Thursday, March 23, 2006

The Required Particularity of Anticipatory Search Warrants

United States v. Grubbs

Grubs bought a video tape online, which he knew contained child pornography. The Postal Inspection Service applied for an “anticipatory search warrant.” Because the probable cause to believe that the video tape would be in Grubs’ house, which the warrant was based on, was necessarily conditioned upon a “controlled delivery” of the tape, this circumstance was listed as a “triggering condition.” About 30 min into the search Grubs was presented with the warrant, though what Grubs received did not include the affidavit explaining when the warrant would be executed (and therefore without the description of the triggering condition. This case addresses Grubs’ motion to suppress because the warrant did not specify the triggering condition and the constitutionality of anticipatory search warrants in general.

As to the constitutionality of anticipatory search warrants in general, the Court observes that the “probable-cause requirement looks to whether evidence will be found when the search is conducted.” Therefore, all search warrants are, in a sense, “anticipatory.” The only difference with anticipatory search warrants is that the probable-cause requirement is fulfilled conditionally. At the same time, the probable cause requirement of the Fourth Amendment also requires that the judge have probable cause to believe that the triggering condition will occur (or else a similar warrant could be issued with the proper triggering condition for every house in the country).

The Ninth Circuit held that the Fourth Amendment’s particularity requirement required that the search warrant specify the triggering condition. The Court, however, argues that the Fourth Amendment requires particularity only as to “the place to be searched” and “the persons or things to be seized.” The Court holds that the missing requirement as to particularity regarding the manner in which the things will be seized is decisive here. The Court also rejects the policy arguments that Grubs puts forth, and observes that “the Constitution protects property owners not by giving them license to engage the police in a debate over the basis for the warrant, but by interposing, ex ante, the ‘deliberate, impartial judgment of a judicial officer.’” The Court therefore decides that the warrant presented to the person whose property is searched and seized need not particularize the manner in which the search will be conducted or the justification of the search itself (so long as the judicial decision addressed the matter).

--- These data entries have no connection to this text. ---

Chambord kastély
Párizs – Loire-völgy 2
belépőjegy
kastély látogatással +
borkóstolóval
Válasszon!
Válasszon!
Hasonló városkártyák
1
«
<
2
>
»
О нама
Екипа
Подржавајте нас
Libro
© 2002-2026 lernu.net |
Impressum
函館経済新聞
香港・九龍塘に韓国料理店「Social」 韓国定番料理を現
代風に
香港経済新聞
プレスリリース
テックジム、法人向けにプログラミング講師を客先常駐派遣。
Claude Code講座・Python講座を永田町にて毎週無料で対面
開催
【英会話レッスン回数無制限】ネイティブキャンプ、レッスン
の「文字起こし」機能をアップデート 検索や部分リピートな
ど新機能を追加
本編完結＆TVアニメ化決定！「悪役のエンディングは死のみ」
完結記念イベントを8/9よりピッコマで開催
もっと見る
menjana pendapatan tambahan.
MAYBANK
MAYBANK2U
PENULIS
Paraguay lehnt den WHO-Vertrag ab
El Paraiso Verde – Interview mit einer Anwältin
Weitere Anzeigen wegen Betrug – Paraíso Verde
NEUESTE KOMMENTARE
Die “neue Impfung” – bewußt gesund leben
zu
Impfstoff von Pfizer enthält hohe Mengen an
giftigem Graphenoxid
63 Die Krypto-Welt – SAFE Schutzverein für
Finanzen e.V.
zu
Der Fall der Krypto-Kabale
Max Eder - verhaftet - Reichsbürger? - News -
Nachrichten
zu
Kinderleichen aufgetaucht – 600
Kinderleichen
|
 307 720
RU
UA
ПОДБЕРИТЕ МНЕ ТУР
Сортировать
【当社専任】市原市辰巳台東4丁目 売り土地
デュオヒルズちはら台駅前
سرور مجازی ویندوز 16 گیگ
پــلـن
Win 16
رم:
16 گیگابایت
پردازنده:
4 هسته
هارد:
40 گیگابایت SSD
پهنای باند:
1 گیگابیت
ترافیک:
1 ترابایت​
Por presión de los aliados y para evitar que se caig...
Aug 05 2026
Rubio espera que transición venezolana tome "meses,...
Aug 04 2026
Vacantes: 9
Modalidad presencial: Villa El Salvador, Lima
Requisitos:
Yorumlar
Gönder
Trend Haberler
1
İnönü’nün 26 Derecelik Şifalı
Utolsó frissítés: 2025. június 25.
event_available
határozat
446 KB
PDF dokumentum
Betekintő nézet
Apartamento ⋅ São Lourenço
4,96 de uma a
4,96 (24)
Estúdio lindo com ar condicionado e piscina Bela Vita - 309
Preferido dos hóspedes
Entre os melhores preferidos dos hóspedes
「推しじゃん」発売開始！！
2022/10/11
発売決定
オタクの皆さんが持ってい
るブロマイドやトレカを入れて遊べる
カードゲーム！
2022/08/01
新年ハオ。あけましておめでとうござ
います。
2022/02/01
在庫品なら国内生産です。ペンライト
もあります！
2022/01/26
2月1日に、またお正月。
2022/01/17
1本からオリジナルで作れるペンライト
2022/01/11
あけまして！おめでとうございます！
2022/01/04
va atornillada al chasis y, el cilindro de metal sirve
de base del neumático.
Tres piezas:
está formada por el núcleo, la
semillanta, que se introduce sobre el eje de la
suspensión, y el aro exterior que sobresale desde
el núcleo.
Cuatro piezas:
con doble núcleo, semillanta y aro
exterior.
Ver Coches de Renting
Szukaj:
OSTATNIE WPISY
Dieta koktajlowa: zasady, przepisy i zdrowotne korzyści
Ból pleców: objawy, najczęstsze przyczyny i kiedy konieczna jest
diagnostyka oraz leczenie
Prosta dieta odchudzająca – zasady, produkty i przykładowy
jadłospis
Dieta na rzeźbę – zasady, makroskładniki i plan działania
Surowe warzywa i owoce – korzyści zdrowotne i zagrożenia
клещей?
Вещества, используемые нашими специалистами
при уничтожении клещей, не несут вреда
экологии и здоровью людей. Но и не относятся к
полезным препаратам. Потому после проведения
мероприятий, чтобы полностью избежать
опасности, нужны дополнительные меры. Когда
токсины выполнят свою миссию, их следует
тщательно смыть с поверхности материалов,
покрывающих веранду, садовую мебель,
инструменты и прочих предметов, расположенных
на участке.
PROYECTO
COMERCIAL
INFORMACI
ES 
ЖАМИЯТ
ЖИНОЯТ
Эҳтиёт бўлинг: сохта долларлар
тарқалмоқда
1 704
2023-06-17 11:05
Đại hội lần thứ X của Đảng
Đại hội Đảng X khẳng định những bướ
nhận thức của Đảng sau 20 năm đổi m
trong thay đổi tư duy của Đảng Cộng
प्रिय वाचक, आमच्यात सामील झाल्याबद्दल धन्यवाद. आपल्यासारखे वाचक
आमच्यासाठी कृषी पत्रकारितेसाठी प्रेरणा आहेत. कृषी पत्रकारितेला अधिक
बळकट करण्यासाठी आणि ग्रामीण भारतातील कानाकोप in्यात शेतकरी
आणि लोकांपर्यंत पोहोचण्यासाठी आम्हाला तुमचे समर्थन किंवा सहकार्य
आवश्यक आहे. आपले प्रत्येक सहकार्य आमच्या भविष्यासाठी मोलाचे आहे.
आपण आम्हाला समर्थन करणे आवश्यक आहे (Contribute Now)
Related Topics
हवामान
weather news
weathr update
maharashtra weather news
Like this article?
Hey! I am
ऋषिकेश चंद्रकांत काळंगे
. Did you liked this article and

The concurrence clarifies that a warrant authorizes a limited action, and in cases such as this, conditions upon which the police may act. The police are then entitled to do so. In this case, despite the fact that the warrant they held was incomplete the police adhered to the limitations set forth. If the police had not, regardless of what the warrant in their hands said, the search would have been illegal. The concurrence also points out that “the right of an owner to demand to see a copy of the warrant before making way for the police … remains undetermined today.